### What to work on
Put the data from the line containing "gland** — segment it." through the line containing "223H93L94 225L96 224V216L94", both lines included, into a JSON list of strings with one string per line and no blank lines. Leave the pictures out of the list.

### Records shown
* * * * *
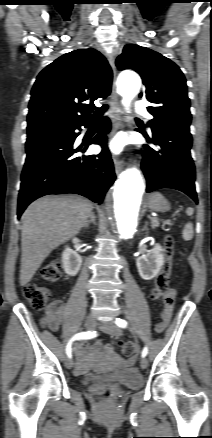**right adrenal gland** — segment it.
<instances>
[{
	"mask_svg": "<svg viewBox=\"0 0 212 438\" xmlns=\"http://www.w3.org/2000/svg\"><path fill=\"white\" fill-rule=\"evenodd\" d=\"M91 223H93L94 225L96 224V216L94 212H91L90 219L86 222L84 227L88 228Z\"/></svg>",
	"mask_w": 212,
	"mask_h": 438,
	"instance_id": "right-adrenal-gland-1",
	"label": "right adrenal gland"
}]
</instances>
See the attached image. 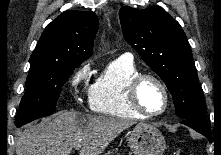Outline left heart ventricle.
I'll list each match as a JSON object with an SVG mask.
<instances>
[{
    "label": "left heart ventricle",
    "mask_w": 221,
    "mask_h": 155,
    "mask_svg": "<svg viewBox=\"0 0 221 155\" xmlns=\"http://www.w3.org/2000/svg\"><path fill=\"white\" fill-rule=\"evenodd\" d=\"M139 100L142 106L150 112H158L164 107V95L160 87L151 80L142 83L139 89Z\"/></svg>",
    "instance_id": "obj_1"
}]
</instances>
* * * * *
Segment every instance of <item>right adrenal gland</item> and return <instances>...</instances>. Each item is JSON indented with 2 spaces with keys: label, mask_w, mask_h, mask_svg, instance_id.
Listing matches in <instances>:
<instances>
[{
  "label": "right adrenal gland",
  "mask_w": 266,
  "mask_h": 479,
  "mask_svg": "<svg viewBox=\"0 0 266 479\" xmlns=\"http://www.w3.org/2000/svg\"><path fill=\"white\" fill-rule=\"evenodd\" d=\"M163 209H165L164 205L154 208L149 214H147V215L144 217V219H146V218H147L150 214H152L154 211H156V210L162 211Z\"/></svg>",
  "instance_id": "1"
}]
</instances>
* * * * *
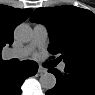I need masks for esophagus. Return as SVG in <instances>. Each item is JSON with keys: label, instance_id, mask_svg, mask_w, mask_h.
* * * * *
### Task answer
[
  "**right adrenal gland** — segment it.",
  "<instances>",
  "[{",
  "\t\"mask_svg\": \"<svg viewBox=\\\"0 0 212 438\\\" xmlns=\\\"http://www.w3.org/2000/svg\\\"><path fill=\\\"white\\\" fill-rule=\\\"evenodd\\\" d=\\\"M91 223H93L94 225L96 224V216L94 212H91L90 219L86 222L84 227L88 228Z\\\"/></svg>\","
]